What this task involves:
Could you return, unchanged, the lines running from the start of the records below up to and including the line that contains "aiming for live"?

========================================================================

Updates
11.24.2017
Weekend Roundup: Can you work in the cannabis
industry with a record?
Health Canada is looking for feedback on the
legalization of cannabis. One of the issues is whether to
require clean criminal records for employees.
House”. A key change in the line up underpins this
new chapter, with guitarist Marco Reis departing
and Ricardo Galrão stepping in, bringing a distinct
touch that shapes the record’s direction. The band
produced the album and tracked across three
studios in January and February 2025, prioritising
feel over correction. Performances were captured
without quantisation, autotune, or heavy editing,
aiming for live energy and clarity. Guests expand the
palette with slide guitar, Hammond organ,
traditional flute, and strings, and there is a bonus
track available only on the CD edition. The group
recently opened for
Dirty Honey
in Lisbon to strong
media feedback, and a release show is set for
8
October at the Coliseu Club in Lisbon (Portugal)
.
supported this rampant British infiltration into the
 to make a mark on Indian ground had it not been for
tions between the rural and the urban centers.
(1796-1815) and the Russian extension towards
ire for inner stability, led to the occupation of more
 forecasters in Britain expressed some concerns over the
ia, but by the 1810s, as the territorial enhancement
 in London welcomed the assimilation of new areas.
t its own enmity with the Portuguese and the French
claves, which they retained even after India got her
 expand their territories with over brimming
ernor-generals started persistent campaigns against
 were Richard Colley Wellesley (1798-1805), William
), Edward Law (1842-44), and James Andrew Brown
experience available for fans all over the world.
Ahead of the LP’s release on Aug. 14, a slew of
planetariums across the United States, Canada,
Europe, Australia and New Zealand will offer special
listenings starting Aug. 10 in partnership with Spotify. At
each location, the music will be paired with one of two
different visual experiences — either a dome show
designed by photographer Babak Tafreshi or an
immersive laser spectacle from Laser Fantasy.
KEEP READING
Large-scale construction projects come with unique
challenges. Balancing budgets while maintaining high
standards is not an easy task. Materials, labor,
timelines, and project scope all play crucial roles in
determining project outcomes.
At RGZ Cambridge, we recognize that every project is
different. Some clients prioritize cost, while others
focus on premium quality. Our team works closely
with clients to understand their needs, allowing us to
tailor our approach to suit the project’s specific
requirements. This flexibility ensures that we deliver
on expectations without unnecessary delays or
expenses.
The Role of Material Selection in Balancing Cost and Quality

========================================================================

Exercise output:
Updates
11.24.2017
Weekend Roundup: Can you work in the cannabis
industry with a record?
Health Canada is looking for feedback on the
legalization of cannabis. One of the issues is whether to
require clean criminal records for employees.
House”. A key change in the line up underpins this
new chapter, with guitarist Marco Reis departing
and Ricardo Galrão stepping in, bringing a distinct
touch that shapes the record’s direction. The band
produced the album and tracked across three
studios in January and February 2025, prioritising
feel over correction. Performances were captured
without quantisation, autotune, or heavy editing,
aiming for live energy and clarity. Guests expand the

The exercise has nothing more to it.